In 2005, GE evolved the campaign into a company­wide initiative that continues today, “Ecomagination.” Ecomagination highlighted the company’s efforts to de­velop environmentally friendly “green” technologies such as solar energy, lower-emission engines, and water pu­rification technologies. GE initially set several aggressive goals for the new initiative, including doubling the revenue from “Ecomagination” products to $20 billion in five years and promising to reduce greenhouse gas emissions by 1 percent within seven years. The company believed then and still believes that embracing innovation around Ecomagination is critical to its growth.
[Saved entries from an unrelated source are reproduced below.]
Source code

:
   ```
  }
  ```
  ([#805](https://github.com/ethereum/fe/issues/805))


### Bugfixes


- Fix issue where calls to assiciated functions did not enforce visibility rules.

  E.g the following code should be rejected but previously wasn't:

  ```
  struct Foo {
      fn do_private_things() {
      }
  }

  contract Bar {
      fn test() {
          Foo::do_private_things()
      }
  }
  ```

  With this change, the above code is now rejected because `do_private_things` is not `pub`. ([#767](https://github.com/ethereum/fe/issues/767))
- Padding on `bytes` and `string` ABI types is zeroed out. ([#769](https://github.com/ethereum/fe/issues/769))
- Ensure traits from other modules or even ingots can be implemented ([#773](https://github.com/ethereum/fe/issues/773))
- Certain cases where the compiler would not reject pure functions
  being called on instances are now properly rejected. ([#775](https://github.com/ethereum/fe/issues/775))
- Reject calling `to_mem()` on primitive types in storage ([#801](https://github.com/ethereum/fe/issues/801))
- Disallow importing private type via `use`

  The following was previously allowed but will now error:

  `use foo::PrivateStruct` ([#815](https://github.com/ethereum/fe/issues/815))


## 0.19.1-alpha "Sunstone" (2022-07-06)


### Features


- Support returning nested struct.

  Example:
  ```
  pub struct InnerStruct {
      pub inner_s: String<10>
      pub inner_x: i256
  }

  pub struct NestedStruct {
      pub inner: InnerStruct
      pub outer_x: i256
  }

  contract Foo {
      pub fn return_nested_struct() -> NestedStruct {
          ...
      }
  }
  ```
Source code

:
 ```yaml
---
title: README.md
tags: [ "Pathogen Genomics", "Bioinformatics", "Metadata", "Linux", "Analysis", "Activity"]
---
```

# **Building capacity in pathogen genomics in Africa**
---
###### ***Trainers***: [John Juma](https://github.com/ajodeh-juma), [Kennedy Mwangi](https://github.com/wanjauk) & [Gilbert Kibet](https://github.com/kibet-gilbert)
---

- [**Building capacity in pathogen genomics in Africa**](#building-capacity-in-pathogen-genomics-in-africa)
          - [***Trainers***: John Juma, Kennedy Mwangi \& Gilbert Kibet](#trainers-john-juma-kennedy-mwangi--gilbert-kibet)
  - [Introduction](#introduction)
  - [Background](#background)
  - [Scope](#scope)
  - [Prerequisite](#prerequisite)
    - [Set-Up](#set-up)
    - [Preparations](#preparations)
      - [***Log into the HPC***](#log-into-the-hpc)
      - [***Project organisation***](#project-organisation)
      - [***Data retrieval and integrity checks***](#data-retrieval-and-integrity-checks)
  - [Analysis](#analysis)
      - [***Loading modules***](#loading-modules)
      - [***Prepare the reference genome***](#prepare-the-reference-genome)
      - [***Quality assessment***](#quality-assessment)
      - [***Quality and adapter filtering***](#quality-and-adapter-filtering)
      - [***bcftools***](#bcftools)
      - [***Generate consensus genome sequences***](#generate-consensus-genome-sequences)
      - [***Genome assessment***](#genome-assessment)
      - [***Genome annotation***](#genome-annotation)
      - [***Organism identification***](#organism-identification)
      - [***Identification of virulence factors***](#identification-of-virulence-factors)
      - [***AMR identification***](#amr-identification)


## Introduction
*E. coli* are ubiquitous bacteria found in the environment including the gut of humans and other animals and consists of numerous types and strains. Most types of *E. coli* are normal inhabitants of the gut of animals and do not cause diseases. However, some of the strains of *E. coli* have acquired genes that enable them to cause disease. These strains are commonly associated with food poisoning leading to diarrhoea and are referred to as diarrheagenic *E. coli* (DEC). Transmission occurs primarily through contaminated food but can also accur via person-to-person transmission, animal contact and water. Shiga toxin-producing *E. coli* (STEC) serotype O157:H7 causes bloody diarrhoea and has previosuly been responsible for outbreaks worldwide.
Immelt made some strategic restructuring decisions that helped the company survive the worldwide reces­sion of 2008 and 2009 and also helped shift it even more in the B-to-B direction. GE moved from 11 divisions to five and sold off some of its consumer-focused busi­nesses, including 51 percent of NBC Universal (sold to Comcast). This shift allowed the company to spend more resources on innovation, green initiatives, and its growing businesses such as power generation, aviation, medical imaging, and fuel cell technologies.

GE understood that it needed another huge initia­tive to help pull the conglomerate out of its current poor financial situation. Management believed there was huge growth potential in affordable health care around the world. As a result, the company embraced a $6 billion company-wide initiative called Healthymagination. The business strategy aimed at growing GE’s health care business by providing innovative solutions to more people around the world, and the company launched an inte­grated marketing plan for it.

GE’s B-to-B marketing savvy has helped it lock in the top position in the Financial Times’s “World’s Most Respected Companies” ranking for years. The com­pany’s in-depth understanding of each of its business markets has kept its B-to-B marketing strategies pro­gressive, relevant, and effective. In addition, its global marketing campaign helps keep brand equity strong. GE was ranked sixth in Interbrand/BusinessWeek’s “Top 100 Global Brands” report, with a brand value of $45 billion. “The GE brand is what connects us all and makes us so much better than the parts,” Chief Marketing Officer Beth Comstock said.

Today, General Electric operates in a wide range of industries, including power and water, oil and gas, en­ergy management, aviation, health care, transportation, home and business solutions, and capital. As a result, the firm sells a diverse array of products and services from home appliances to jet engines, security systems, wind turbines, and financial services. Its revenues topped $146 billion in 2013, making it so large that its largest business units could rank separately in the Fortune 200. If GE were a country, it would be the 50th largest in the world, ahead of Kuwait, New Zealand, and Iraq.